The problems are even more severe when one considers the problem of manned spacecraft. In general, these are orders of magnitude more expensive than their unmanned counterparts, because they have to be far larger (to hold the crew), and far more rigorously tested. NASA is reluctant to lose an unmanned probe, but recognizes that accidents happen. Since the accidents of the Apollo missions, NASA has not been so willing to risk manned crews – the tragedies of the Challenger and Columbia notwithstanding – and puts far more effort into testing those designs. With all the costs averaged out, every single space shuttle flight currently costs about $1 billion, and the International Space Station has an overall budget of around $100 billion. Neither of these is designed to go beyond low Earth orbit. A manned interstellar flight project would probably require most of our current economic output to be spent on research and construction costs.

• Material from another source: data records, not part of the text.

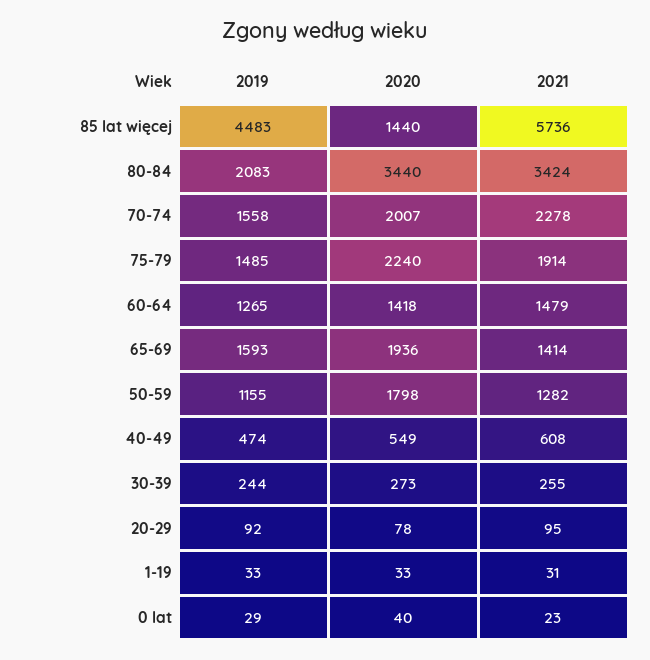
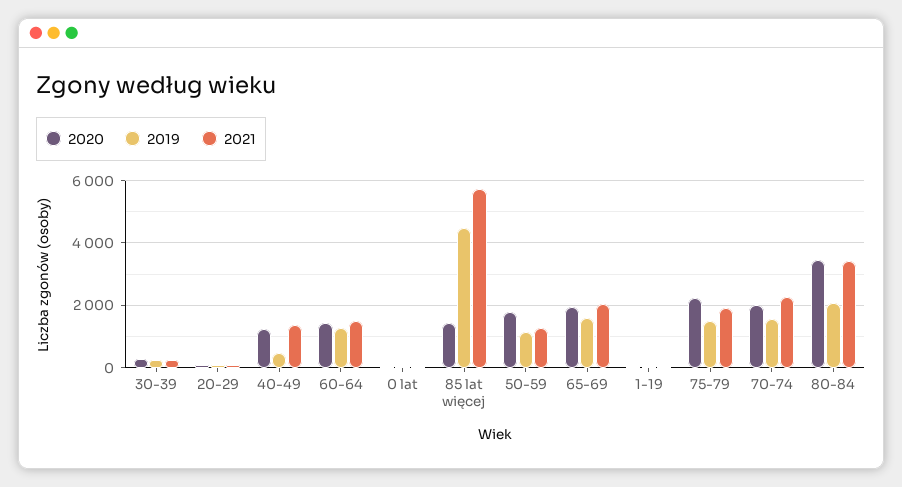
2021, 65-69: 1414 -> 2000
2020, 40-49: 549 -> 1200
2021, 40-49: 608 -> 1400

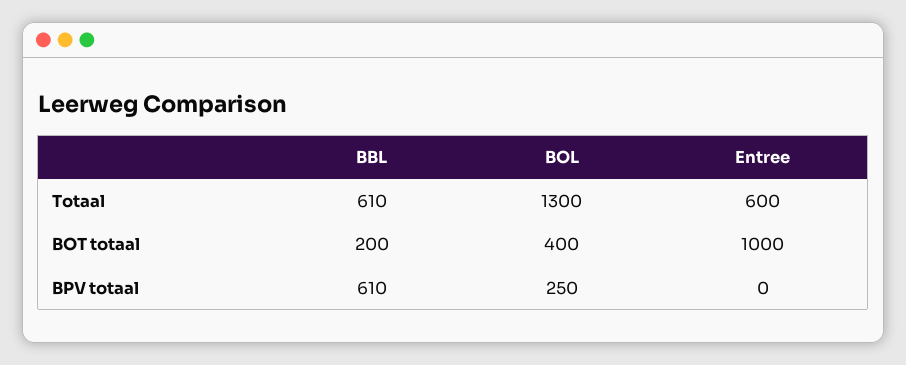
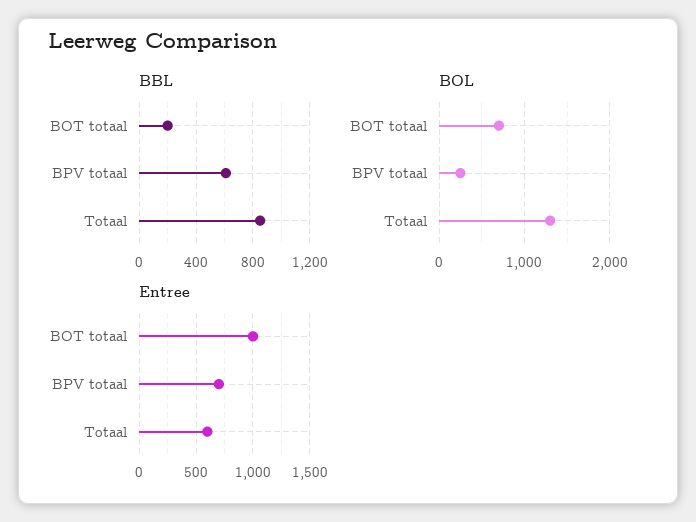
BBL, Totaal: 610 -> 850
BOL, BOT totaal: 400 -> 700
Entree, BPV totaal: 0 -> 700

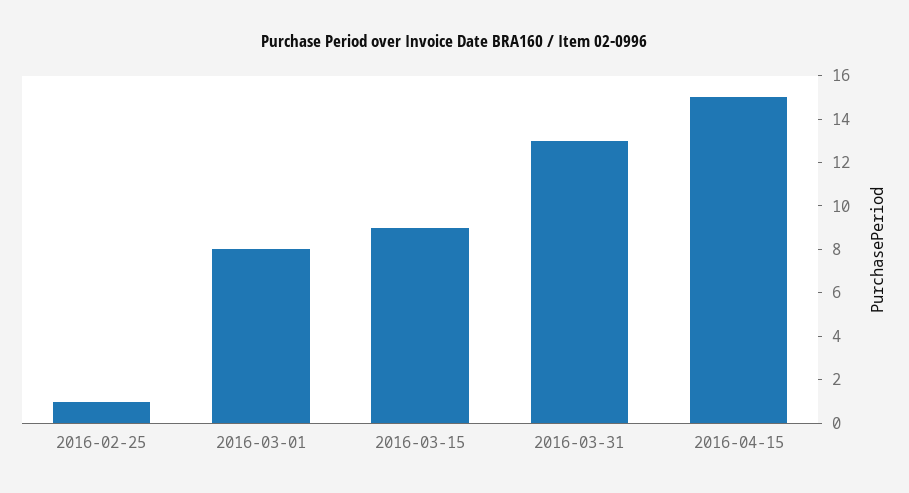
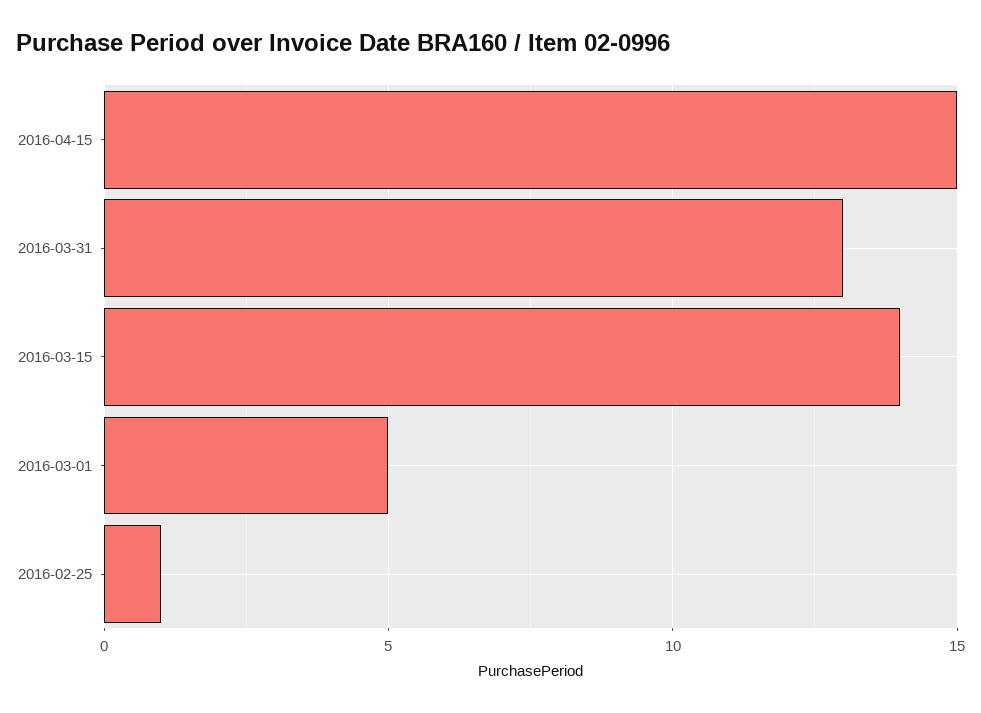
2016-03-01: 8 -> 5
2016-03-15: 9 -> 14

Right now, cost is one of the major reasons why the Obama administration is scaling back NASA’s manned spacecraft plans. Yet compared to the challenges of manned insterstellar travel, NASA’s space plans were pretty amateurish: the Orion spacecraft would be capable of returning men to the Moon, and one day taking us to Mars. If we can’t afford to send manned craft to the Moon, it’s a safe bet we can’t afford to send them to other stars. For the most frustrating of reasons, manned interstellar travel is impossible so long as no one is willing to pay for it.